Personally, the crispy pasta on the top is the best bit!

  • Enough pasta for one (about 1/2 cup American)
  • 1/2 onion, chopped finely
  • 2 frankfurters, chopped
  • 2 lumps frozen spinach, thawed
  • 1/2 tin chopped tomatoes
  • 2 cloves garlic, chopped finely
  • A few mushrooms
  • 20g cheese (I used cheddar)
  • 1 slice of stale bread, made into breadcrumbs (optional)
  • A little olive oil
  • Sprinkling of oregano and parsley
  1. Preheat the oven to about 180 degrees celsius. 
  2. Heat the oil in a frying pan and fry the onions until soft. Add the garlic.

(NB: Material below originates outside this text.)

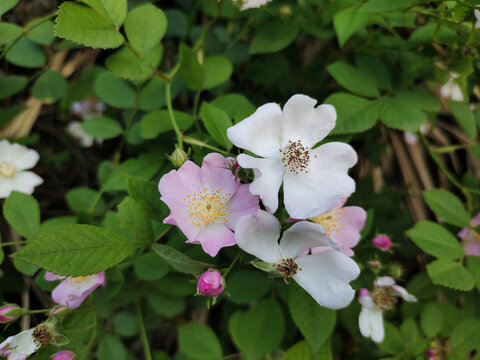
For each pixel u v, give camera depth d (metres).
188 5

  3. Meanwhile heat some salted water in a pan. When boiling, add the pasta.
  4. Add the chopped sausages and mushrooms to the onion and sauté for a few minutes.
  5. Add half the chopped tomatoes to the onion and sausage mix, along with the  spinach. Sprinkle over the herbs.
  6. Check on the pasta. If it’s done, drain and put back in the pan.
  7. When the spinach is hot, add the frankfurter sauce to the pasta and mix well. Transfer to an oven proof dish and grate the cheese over the top. If using, add the breadcrumbs – I find this adds a nice alternative texture to the soft pasta and the sloppy sauce.
  8. Put in the oven and wait until the cheese has melted (about 5 minutes). Take out and demolish. Nom nom.